- [Exercise data]
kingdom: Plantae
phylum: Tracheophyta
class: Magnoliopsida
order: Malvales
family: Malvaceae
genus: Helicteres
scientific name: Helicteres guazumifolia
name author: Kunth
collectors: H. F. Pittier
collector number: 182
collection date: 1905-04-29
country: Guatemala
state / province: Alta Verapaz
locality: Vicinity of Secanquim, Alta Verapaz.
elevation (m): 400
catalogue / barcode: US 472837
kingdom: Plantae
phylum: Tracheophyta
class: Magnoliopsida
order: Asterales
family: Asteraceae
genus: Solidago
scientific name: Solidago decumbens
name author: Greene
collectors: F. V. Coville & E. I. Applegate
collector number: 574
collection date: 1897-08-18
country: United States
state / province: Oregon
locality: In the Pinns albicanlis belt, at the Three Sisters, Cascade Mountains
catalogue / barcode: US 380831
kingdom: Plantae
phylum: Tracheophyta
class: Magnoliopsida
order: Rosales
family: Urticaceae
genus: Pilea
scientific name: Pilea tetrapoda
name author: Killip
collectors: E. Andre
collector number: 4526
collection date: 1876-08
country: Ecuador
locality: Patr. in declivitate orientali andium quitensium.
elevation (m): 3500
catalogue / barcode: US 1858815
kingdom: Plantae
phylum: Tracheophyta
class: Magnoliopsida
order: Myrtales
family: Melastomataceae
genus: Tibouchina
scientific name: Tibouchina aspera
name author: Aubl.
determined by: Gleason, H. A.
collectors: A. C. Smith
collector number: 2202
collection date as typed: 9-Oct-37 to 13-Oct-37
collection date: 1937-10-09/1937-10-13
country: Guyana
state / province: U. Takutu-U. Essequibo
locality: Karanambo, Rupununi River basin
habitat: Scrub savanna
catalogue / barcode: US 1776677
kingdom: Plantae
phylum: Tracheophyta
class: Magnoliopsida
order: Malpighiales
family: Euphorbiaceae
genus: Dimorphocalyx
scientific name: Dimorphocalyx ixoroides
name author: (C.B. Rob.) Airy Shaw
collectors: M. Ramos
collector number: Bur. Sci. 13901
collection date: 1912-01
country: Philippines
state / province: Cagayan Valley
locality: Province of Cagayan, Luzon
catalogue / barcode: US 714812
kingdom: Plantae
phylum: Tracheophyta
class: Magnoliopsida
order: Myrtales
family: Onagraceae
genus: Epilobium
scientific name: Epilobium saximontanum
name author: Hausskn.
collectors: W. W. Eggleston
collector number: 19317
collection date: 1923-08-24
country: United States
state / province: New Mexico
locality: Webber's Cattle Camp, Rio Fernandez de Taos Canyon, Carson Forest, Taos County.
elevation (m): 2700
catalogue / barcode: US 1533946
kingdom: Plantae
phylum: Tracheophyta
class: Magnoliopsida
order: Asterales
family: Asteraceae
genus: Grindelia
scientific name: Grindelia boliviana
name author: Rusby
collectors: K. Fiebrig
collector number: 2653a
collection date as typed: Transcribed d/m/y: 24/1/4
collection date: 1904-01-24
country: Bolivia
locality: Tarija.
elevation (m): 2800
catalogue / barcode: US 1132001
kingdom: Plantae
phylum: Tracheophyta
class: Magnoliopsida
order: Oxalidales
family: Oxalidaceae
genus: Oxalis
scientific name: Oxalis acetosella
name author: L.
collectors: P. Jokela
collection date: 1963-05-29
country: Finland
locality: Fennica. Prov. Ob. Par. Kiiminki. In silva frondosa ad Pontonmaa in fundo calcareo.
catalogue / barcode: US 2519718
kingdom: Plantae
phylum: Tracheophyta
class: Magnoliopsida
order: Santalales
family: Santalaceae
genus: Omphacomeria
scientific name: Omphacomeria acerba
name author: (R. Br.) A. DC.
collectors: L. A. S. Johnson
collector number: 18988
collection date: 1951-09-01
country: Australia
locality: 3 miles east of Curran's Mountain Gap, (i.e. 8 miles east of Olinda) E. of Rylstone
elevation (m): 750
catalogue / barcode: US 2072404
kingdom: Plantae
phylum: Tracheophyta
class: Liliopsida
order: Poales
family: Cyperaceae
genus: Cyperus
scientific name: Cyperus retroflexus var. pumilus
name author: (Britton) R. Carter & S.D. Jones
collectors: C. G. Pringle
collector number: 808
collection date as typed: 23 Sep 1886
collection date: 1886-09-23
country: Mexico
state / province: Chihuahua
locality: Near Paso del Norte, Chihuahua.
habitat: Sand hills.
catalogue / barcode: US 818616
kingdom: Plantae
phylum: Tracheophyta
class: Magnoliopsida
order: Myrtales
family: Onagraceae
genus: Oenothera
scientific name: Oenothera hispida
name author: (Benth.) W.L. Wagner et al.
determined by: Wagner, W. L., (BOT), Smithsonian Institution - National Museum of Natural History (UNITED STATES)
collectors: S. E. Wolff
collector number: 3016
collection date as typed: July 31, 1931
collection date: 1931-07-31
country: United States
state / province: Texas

- [What you are asked to do] Reproduce word for word the lines of the records starting at the line containing "name author: Killip" and ending at the line containing "genus: Grindelia", with both of those lines included.

- [Exercise solution]
name author: Killip
collectors: E. Andre
collector number: 4526
collection date: 1876-08
country: Ecuador
locality: Patr. in declivitate orientali andium quitensium.
elevation (m): 3500
catalogue / barcode: US 1858815
kingdom: Plantae
phylum: Tracheophyta
class: Magnoliopsida
order: Myrtales
family: Melastomataceae
genus: Tibouchina
scientific name: Tibouchina aspera
name author: Aubl.
determined by: Gleason, H. A.
collectors: A. C. Smith
collector number: 2202
collection date as typed: 9-Oct-37 to 13-Oct-37
collection date: 1937-10-09/1937-10-13
country: Guyana
state / province: U. Takutu-U. Essequibo
locality: Karanambo, Rupununi River basin
habitat: Scrub savanna
catalogue / barcode: US 1776677
kingdom: Plantae
phylum: Tracheophyta
class: Magnoliopsida
order: Malpighiales
family: Euphorbiaceae
genus: Dimorphocalyx
scientific name: Dimorphocalyx ixoroides
name author: (C.B. Rob.) Airy Shaw
collectors: M. Ramos
collector number: Bur. Sci. 13901
collection date: 1912-01
country: Philippines
state / province: Cagayan Valley
locality: Province of Cagayan, Luzon
catalogue / barcode: US 714812
kingdom: Plantae
phylum: Tracheophyta
class: Magnoliopsida
order: Myrtales
family: Onagraceae
genus: Epilobium
scientific name: Epilobium saximontanum
name author: Hausskn.
collectors: W. W. Eggleston
collector number: 19317
collection date: 1923-08-24
country: United States
state / province: New Mexico
locality: Webber's Cattle Camp, Rio Fernandez de Taos Canyon, Carson Forest, Taos County.
elevation (m): 2700
catalogue / barcode: US 1533946
kingdom: Plantae
phylum: Tracheophyta
class: Magnoliopsida
order: Asterales
family: Asteraceae
genus: Grindelia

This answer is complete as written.